Contra la presente Sentencia no cabe ulterior recurso, salvo el de Aclaración para corregir algún concepto oscuro o suplir cualquier omisión que contenga o corregir errores materiales manifiestos o aritméticos, recurso a formular para ante este Tribunal, dentro de los dos días siguientes al de notificación de la presente resolución. [Art. 267 de la Ley Orgánica 6/1985, de 1 de Julio, del Poder Judicial ]; todo ello referido a la parte dispositiva o fallo de la resolución. Asimismo podrá instar la parte, si a su derecho conviniere y hubiere motivo para ello, se declare la nulidad de todas las actuaciones o de alguna en particular, conforme a lo dispuesto en el art. 240.2 de la Ley Orgánica 6/85, de 1 de Julio, DEL PODER JUDICIAL , según modificación operada por
Notifíquese la anterior Sentencia a las partes personadas y con certificación literal a expedir por el Sr. Secretario de esta Audiencia Provincial y del oportuno despacho, devuélvanse los autos originales al Juzgado de procedencia, para cumplimiento y ejecución de lo acordado. Archívese el original en el Libro-Registro de Sentencias de esta Sección.

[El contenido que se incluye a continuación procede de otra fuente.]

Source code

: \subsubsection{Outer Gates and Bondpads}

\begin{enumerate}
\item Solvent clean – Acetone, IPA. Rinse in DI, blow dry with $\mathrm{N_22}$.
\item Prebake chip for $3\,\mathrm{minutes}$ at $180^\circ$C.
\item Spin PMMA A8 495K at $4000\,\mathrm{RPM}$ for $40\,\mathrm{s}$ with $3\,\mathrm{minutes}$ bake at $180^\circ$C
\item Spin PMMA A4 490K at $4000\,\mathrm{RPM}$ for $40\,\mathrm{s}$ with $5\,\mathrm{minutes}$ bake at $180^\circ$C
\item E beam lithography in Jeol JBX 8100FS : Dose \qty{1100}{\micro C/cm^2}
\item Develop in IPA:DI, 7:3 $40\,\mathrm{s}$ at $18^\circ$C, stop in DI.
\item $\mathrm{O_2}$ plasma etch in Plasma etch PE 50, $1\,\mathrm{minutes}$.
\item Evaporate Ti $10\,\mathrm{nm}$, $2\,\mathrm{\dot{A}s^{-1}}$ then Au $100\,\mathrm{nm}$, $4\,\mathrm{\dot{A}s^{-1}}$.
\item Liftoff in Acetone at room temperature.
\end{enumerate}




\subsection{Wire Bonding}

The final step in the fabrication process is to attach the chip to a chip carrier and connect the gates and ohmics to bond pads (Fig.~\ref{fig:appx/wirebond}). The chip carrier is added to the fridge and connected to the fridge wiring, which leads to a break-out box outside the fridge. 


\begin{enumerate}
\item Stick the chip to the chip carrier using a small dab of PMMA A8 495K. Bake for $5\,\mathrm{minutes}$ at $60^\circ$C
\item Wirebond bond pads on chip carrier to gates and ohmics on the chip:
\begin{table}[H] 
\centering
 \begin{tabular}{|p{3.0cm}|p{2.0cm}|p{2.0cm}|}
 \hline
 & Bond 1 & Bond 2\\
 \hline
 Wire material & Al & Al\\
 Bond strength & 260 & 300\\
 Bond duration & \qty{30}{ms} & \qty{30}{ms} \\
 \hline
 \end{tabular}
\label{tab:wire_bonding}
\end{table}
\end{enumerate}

Así, por esta nuestra Sentencia, definitivamente juzgando en esta segunda instancia, lo acordamos, mandamos y firmamos los Iltmos. Sres. al margen relacionados. «*D. José Antonio Patrocinio Polo; D. Enrique Martínez Montero de Espinosa; y D. Emilio Francisco Serrano Molera. Rubricados.*»
E/.
PUBLICACIÓN: Dada, leída y publicada fue la anterior Sentencia, en el día de la fecha, por el Ilmo. Sr. Magistrado D. Emilio Francisco Serrano Molera, ponente en estos autos, celebrando audiencia pública la Sección Primera de esta Audiencia Provincial, ante mí que como Secretario, certifico. Badajoz, a 11 de Noviembre de dos mil nueve.
PUBLICACIÓN: En la misma fecha fue leída y publicada la anterior resolución por el Ilmo. Sr/a. Magistrado que la dictó, celebrando Audiencia Pública. Doy fe.
DILIGENCIA: Seguidamente se procede a cumplimentar la notificación de la anterior resolución. Doy fe.